Recently, we need to classify websites to detect the habits of local users accessing the Internet. In this way, we need to classify domain names. First, we thought of www.hao123.com.
Through this analysis, you can understand C # some simple methods to obtain the source code of the web page and call regular expressions.
And some skills in use.
1. Obtain the webpage source code
For convenience, we can directly write functions here, as shown below:
Static string getsource (string pageurl) {webrequest request = webrequest. create (pageurl); // webrequest. the create method returns the webrequest subclass httpwebrequest webresponse response = request. getresponse (); // webrequest. the getresponse method returns the response stream resstream = response to the Internet request. getresponsestream (); // webresponse. the getresponsestream method returns data streams from Internet resources. Encoding ENC = encoding. getencoding ("gb2312"); // if it is garbled, change it to UTF-8/gb2312 streamreader sr = new streamreader (resstream, ENC); // namespace: system. io. The streamreader class implements a textreader (textreader class, indicating that the reader can read the continuous character series) so that it can read characters from the byte stream with a specific encoding. String source = sr. readtoend (); // output (HTML code). contenthtml is a Textbox Control resstream in multiline mode. close (); Sr. close (); Return source; // return the source code string}
Using the above Code can solve most of the problems, sometimes you will find that the obtained source code is different from what the browser sees. At this time, you need to use UA for processing.
2. Create a website class
This is simple
class Page { public string Url; public string Class; }
3. Obtain the source code of the home page of hao123.com.

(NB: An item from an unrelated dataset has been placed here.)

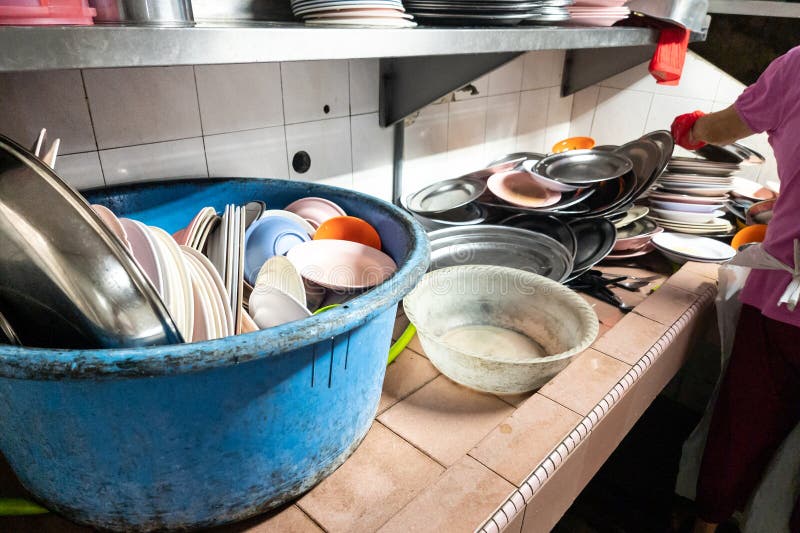
This screenshot has height=533, width=800. In order to click on clean dishes in this screenshot , I will do `click(505, 4)`, `click(600, 16)`, `click(552, 10)`, `click(370, 15)`.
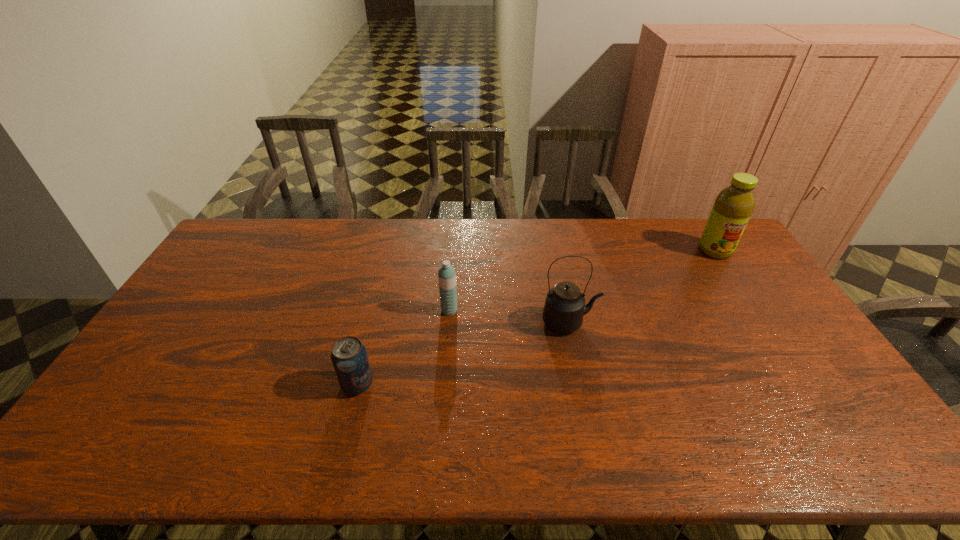
Identify the location of free location located 0.070m on the right of the pop soda. Image resolution: width=960 pixels, height=540 pixels. (400, 384).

Use the function in step 1 to analyze www.hao123.com and obtain the source code.
By analyzing the webpage, we can see that the main URLs of hao123 are distributed in the list Section on the right, as shown in
You can use this list to analyze the desired category URL.
Click the green text to go to the detailed list. We analyzed the source code of the green text and found that:
<Span
Class = "box-sort_title"> <
Href = "http://v.hao123.com/movie/"> shadow </a> </span>
In addition, this is the entry to the category list, so we can use this string as our template for analysis:
4. Regular Expression Analysis:
What we need is the link behind a href = "and the title behind the link. Here, we change them (.*?), That is
<Span
Class = "box-sort_title"> <
Href = "(.*?) "> (.*?) </A> </span>
. * Represents any string? The brackets on both sides of non-Greedy processing indicate that we need to use them below.

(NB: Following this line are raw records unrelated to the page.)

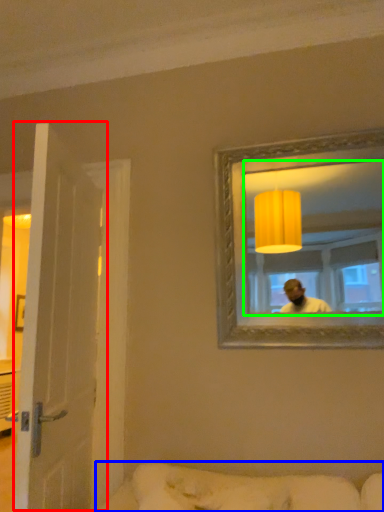
Question: Estimate the real-world distances between objects in this image. Which object is farther from door (highlighted by a red box), studio couch (highlighted by a blue box) or mirror (highlighted by a green box)?

Choices:
 (A) studio couch
 (B) mirror

Answer: (B)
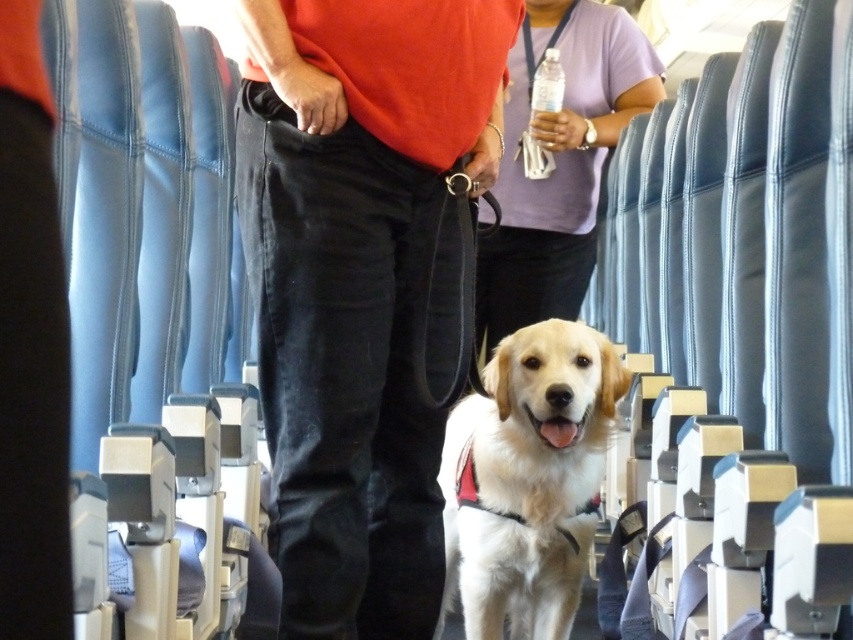
Question: Which object appears closest to the camera in this image?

After regular expression analysis, we can obtain the URL and corresponding category:
// ******************* Obtain the category list section *************** * ***** list <page> classpages = new list <page> (); string strreg = "box-sort_title \"> <a href = \"(. *?) \ "> (.*?) </A> "; foreach (Match m in RegEx. matches (source, strreg, regexoptions. ignorecase) {console. writeline (string. format ("{0} {1}", M. groups [2]. value, M. groups [1]. value); page p = new page (); p. url = m. groups [1]. value. replace ("", ""); p. class = m. groups [2]. value. replace ("", ""); classpages. add (p );} // ******************* obtain the category list section *************** *****
Foreach indicates processing each matching item
After such processing, our URLs and categories are saved in the classpages list.
5. Analyze webpages of each category
The same as above, we found the list of URLs in the category, and did not go into details directly with the code:
// *************** Analyze the webpage directly, do not save ************* foreach (page p in classpages) {string temp = getsource (P. URL); strreg = "
Finally, the category of the website is saved in the TXT file under drive C.
Note that because I use the append mode, I will continue to add it to the file during the second running of the program, if you are interested, you can ask the program to automatically delete the original file.
Last code: http://download.csdn.net/detail/icyfox_bupt/4389810
There are a lot of crawlers. It is one thing to find that crawling is actually a method, and some skills are also very important, for example, it is much easier to add some preprocessing during analysis in regular expressions, which requires you to explore it slowly.